■ To do: Search the listing below for the line containing "X102997000Y-66302000D03*". From there through the line containing "X94672000Y-68302000D03*", transcribe every line exactly, both ends included.

■ Given records:
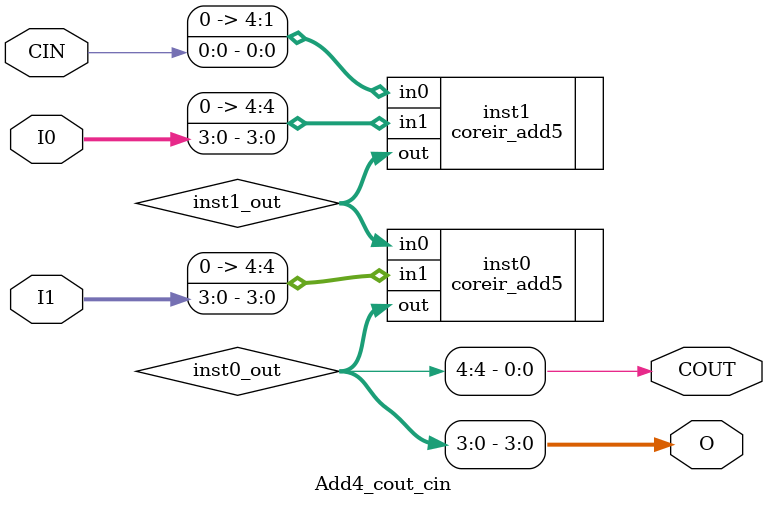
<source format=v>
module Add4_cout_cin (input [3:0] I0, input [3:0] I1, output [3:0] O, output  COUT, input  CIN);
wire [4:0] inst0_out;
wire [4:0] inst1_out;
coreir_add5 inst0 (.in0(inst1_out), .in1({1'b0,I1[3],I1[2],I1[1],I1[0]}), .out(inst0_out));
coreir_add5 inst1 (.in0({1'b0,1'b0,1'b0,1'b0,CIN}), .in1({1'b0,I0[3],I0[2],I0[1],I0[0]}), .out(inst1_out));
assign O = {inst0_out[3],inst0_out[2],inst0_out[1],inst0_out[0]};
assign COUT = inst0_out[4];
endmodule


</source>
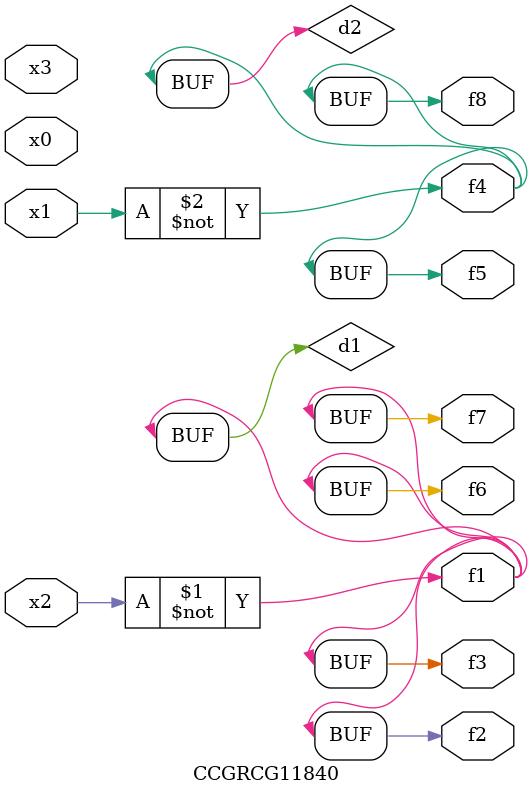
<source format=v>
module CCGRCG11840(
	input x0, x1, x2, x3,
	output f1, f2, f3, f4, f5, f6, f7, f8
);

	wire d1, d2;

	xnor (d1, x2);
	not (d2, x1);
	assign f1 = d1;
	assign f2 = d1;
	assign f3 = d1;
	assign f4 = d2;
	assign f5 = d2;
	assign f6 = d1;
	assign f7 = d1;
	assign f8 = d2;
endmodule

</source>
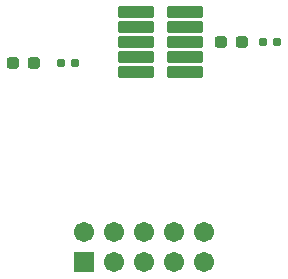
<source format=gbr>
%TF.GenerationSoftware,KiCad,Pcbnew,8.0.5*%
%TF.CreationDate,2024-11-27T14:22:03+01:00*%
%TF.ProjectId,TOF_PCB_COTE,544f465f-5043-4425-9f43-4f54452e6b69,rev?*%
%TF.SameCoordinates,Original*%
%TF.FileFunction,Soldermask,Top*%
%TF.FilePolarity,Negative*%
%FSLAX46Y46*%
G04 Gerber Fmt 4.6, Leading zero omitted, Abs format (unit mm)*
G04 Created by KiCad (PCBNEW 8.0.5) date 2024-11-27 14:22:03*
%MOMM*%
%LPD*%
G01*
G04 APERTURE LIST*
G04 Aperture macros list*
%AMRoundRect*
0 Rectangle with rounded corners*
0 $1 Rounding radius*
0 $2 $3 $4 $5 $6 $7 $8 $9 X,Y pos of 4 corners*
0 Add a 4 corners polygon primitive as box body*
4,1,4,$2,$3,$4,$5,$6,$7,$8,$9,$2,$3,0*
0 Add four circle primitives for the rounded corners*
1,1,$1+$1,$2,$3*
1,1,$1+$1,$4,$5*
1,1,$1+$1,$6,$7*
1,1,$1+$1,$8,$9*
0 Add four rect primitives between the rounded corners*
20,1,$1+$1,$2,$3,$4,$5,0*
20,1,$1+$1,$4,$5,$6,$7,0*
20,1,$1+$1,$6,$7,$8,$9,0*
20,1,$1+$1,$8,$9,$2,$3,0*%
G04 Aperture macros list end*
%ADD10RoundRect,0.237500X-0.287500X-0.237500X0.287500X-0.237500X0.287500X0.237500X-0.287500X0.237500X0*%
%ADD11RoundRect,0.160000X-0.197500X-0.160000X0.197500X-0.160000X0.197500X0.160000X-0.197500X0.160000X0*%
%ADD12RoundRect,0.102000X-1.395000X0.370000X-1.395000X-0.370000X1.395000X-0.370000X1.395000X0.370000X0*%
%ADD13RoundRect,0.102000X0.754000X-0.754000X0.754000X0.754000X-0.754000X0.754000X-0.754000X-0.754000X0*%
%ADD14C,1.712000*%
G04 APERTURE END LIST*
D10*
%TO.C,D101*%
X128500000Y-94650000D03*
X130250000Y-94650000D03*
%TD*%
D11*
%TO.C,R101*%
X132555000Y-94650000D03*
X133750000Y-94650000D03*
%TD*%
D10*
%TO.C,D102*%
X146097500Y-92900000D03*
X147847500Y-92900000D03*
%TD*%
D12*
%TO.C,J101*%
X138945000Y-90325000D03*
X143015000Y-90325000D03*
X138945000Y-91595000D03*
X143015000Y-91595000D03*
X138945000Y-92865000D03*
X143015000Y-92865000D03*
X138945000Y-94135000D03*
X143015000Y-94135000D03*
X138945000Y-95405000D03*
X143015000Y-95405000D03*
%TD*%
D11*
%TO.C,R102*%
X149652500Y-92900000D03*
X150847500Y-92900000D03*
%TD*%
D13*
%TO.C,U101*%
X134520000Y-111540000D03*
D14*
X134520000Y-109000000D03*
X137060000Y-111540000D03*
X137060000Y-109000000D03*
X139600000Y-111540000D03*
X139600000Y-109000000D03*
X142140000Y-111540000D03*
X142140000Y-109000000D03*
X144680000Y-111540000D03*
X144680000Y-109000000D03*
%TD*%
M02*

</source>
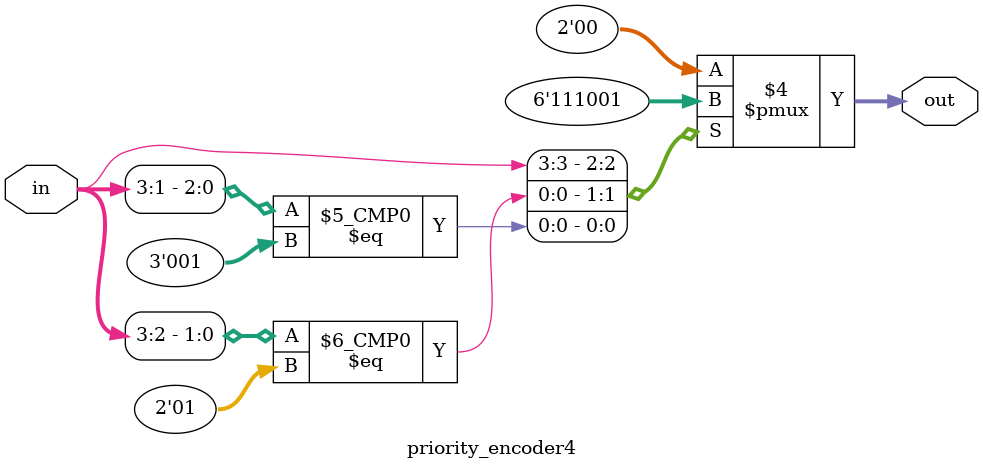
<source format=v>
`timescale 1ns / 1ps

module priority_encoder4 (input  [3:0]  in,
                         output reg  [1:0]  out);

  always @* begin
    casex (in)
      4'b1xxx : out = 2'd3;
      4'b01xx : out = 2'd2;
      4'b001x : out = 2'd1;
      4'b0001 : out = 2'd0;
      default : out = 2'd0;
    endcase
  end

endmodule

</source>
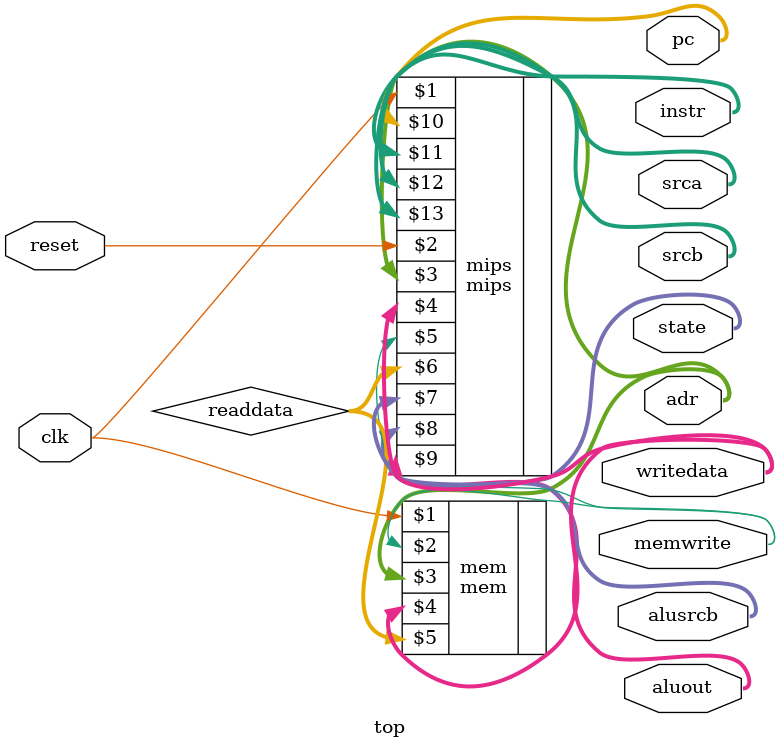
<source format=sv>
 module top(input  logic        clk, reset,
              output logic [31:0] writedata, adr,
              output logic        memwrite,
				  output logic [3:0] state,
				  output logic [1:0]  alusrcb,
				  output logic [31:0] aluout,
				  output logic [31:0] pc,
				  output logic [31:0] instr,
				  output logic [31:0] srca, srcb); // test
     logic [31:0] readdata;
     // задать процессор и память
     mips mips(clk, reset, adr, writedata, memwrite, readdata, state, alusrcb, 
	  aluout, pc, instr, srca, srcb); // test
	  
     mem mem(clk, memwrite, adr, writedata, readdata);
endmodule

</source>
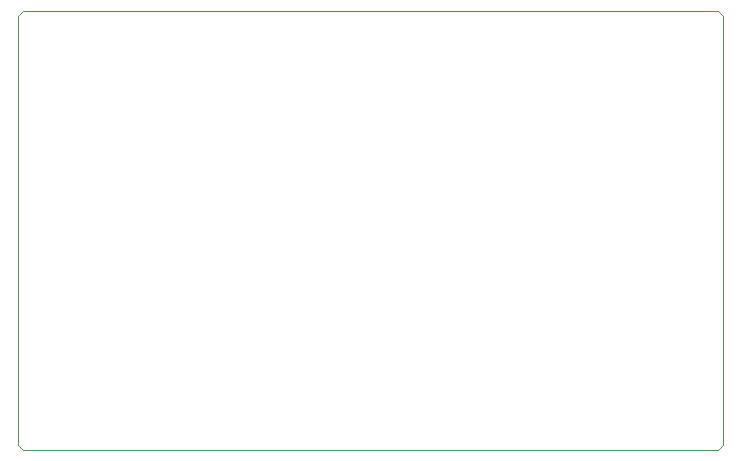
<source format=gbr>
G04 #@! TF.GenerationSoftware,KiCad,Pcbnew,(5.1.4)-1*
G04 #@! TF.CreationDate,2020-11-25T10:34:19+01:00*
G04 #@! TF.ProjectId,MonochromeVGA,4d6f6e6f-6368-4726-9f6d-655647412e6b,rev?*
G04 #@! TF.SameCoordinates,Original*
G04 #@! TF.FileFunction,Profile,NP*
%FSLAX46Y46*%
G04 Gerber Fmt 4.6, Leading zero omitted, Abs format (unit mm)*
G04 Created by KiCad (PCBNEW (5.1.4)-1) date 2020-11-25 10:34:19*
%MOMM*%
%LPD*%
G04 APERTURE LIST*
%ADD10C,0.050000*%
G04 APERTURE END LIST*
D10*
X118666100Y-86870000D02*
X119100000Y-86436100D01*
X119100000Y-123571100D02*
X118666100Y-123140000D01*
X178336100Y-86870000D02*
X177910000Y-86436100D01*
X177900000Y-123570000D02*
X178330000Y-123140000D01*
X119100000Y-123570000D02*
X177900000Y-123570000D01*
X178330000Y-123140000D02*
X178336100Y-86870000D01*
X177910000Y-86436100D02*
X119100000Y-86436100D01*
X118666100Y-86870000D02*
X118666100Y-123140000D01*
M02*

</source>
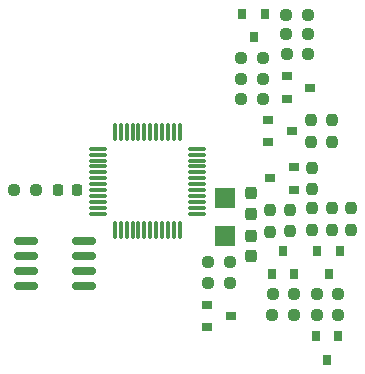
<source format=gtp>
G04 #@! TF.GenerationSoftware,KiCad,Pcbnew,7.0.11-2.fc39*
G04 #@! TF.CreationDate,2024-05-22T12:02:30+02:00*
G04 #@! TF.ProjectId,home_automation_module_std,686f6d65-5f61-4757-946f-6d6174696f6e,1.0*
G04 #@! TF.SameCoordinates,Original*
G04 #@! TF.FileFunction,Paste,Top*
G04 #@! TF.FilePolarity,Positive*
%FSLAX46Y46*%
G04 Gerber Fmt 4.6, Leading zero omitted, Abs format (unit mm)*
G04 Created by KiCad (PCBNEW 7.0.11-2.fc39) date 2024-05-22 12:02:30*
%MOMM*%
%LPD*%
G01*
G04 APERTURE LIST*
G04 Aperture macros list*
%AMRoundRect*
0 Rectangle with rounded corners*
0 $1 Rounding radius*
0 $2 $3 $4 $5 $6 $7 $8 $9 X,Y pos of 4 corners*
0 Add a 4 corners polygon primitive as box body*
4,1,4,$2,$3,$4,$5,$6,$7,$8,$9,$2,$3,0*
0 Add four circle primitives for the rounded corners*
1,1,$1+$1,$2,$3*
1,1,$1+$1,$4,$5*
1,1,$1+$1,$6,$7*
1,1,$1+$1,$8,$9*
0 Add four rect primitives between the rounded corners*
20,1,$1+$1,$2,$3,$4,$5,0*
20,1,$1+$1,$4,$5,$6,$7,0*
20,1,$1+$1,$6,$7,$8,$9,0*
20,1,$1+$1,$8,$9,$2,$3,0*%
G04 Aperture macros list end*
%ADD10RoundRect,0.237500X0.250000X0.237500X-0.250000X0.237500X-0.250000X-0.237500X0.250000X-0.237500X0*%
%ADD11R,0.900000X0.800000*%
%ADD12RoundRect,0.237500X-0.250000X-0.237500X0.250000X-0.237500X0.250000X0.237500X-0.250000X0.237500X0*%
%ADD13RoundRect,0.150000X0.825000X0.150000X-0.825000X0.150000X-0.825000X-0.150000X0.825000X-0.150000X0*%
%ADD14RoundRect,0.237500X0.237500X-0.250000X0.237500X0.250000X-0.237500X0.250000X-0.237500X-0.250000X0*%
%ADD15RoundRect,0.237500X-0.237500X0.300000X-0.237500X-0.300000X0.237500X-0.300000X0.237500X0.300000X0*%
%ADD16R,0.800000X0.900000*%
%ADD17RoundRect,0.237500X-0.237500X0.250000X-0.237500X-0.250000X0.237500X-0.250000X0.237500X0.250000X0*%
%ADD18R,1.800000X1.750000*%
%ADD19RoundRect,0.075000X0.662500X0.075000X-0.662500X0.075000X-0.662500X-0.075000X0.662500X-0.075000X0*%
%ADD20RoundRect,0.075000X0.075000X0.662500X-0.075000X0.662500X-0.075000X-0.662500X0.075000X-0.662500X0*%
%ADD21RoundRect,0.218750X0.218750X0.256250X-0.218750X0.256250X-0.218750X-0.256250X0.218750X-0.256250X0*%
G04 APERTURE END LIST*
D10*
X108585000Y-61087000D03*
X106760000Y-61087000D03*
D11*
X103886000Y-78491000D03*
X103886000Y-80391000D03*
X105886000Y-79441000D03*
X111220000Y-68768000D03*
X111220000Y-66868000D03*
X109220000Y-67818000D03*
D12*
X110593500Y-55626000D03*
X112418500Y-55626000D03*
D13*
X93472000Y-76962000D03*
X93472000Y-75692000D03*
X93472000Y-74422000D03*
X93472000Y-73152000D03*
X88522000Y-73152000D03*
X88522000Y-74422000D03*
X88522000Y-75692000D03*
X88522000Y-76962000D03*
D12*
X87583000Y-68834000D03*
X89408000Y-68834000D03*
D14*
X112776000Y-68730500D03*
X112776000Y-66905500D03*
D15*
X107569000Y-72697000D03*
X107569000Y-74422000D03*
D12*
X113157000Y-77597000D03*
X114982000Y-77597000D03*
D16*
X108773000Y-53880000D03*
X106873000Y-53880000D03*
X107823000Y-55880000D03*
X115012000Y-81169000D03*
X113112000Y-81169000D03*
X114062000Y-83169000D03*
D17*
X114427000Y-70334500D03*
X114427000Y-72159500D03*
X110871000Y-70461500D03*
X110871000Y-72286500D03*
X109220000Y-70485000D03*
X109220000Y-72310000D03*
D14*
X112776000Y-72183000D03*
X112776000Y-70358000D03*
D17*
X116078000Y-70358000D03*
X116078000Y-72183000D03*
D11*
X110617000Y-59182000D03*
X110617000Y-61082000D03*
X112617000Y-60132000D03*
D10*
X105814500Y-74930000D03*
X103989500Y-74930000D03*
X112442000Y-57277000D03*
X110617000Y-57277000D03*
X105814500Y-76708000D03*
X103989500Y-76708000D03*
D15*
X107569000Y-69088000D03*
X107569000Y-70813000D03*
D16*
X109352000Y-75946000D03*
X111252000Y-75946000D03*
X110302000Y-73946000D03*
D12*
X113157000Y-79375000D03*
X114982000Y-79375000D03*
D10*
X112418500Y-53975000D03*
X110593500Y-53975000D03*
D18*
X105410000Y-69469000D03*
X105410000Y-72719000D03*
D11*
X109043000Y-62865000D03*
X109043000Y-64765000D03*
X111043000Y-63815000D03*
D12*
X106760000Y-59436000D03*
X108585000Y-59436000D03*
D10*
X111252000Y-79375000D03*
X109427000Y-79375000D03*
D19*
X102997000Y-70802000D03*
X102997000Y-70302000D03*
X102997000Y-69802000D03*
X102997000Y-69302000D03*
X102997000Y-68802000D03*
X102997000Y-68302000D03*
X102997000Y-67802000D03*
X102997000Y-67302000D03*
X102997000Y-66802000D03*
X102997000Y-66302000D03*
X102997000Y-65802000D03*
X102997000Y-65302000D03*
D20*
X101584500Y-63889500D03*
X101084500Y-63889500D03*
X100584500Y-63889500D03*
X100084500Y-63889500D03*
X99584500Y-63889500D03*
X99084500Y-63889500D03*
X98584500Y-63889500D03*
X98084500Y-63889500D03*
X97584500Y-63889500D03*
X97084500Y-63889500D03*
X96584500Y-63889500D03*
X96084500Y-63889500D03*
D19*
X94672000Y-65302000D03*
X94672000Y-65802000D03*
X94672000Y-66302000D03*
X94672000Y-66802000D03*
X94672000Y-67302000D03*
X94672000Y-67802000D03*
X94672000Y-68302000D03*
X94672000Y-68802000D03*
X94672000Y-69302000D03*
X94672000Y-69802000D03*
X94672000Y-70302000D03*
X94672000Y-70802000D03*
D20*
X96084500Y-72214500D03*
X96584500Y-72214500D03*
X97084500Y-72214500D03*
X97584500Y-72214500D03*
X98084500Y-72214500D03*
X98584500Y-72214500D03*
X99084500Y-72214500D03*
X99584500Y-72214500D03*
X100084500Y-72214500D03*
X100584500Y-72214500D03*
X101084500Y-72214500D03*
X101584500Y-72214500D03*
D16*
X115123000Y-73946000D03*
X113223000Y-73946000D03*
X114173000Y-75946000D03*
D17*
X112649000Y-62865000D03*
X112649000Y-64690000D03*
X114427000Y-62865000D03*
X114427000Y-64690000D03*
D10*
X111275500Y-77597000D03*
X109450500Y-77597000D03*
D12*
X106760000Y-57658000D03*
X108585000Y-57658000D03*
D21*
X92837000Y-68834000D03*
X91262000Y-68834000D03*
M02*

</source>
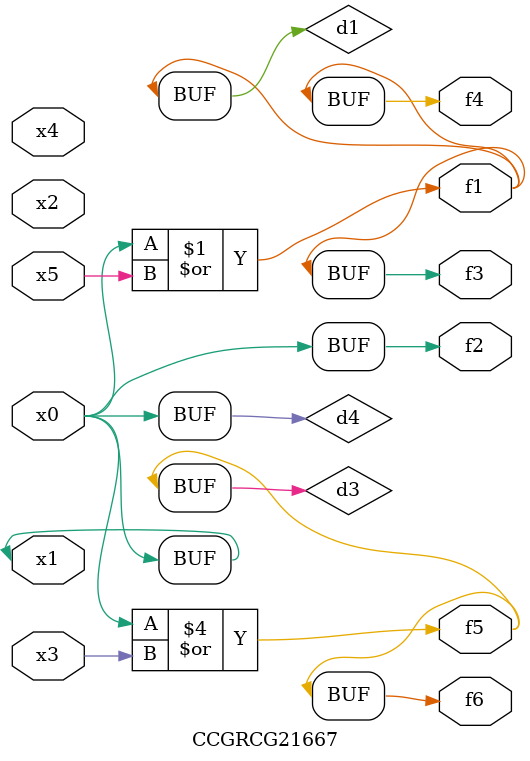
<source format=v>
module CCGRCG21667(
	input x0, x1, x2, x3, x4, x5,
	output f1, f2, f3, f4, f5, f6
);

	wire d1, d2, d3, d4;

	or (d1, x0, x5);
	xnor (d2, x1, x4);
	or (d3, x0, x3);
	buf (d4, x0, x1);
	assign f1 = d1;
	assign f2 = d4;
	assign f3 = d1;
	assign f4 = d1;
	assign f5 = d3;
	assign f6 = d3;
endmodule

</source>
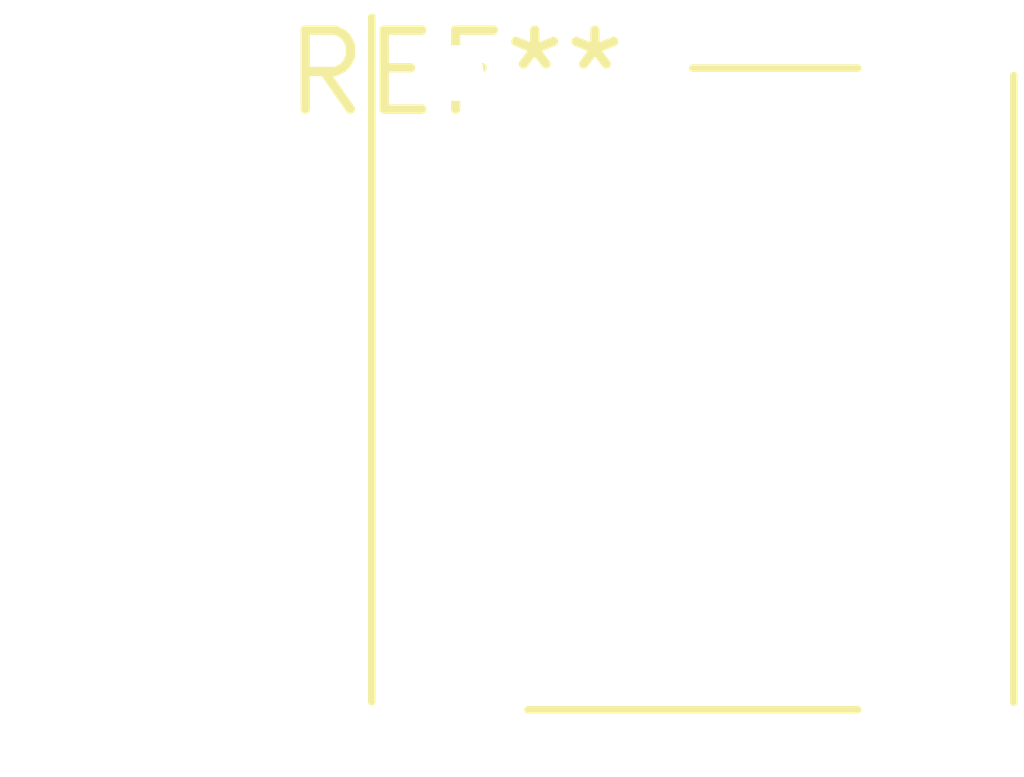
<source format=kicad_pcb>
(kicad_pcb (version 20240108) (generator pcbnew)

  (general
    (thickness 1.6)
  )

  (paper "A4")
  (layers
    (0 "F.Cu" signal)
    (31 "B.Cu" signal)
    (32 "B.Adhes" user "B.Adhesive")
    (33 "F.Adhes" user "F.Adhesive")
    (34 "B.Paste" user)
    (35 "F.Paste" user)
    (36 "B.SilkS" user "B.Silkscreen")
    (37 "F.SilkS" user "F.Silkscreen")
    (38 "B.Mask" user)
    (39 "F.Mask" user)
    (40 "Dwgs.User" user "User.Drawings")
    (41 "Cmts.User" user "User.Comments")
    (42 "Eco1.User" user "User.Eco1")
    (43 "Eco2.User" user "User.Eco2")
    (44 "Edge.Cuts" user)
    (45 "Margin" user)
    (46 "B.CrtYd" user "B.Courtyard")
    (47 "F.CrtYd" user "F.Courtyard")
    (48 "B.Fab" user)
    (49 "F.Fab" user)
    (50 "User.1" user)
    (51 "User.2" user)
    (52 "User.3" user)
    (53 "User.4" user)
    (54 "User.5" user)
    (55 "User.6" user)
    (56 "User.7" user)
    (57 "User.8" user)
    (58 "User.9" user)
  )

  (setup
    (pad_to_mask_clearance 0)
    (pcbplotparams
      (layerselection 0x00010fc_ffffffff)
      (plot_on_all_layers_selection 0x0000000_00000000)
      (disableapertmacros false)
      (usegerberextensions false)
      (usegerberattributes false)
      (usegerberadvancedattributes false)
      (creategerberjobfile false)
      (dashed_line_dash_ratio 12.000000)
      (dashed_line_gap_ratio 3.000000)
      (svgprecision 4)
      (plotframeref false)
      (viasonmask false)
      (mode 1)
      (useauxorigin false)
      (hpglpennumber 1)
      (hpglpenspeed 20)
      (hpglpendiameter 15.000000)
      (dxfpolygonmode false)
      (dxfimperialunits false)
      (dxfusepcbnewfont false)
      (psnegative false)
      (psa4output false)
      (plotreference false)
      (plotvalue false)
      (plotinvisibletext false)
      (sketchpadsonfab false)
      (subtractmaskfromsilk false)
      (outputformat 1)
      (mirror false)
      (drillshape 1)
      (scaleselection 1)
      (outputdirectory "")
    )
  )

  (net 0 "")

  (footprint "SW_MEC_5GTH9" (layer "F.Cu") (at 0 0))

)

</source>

■ Exercise solution:
X102997000Y-66302000D03*
X102997000Y-65802000D03*
X102997000Y-65302000D03*
D20*
X101584500Y-63889500D03*
X101084500Y-63889500D03*
X100584500Y-63889500D03*
X100084500Y-63889500D03*
X99584500Y-63889500D03*
X99084500Y-63889500D03*
X98584500Y-63889500D03*
X98084500Y-63889500D03*
X97584500Y-63889500D03*
X97084500Y-63889500D03*
X96584500Y-63889500D03*
X96084500Y-63889500D03*
D19*
X94672000Y-65302000D03*
X94672000Y-65802000D03*
X94672000Y-66302000D03*
X94672000Y-66802000D03*
X94672000Y-67302000D03*
X94672000Y-67802000D03*
X94672000Y-68302000D03*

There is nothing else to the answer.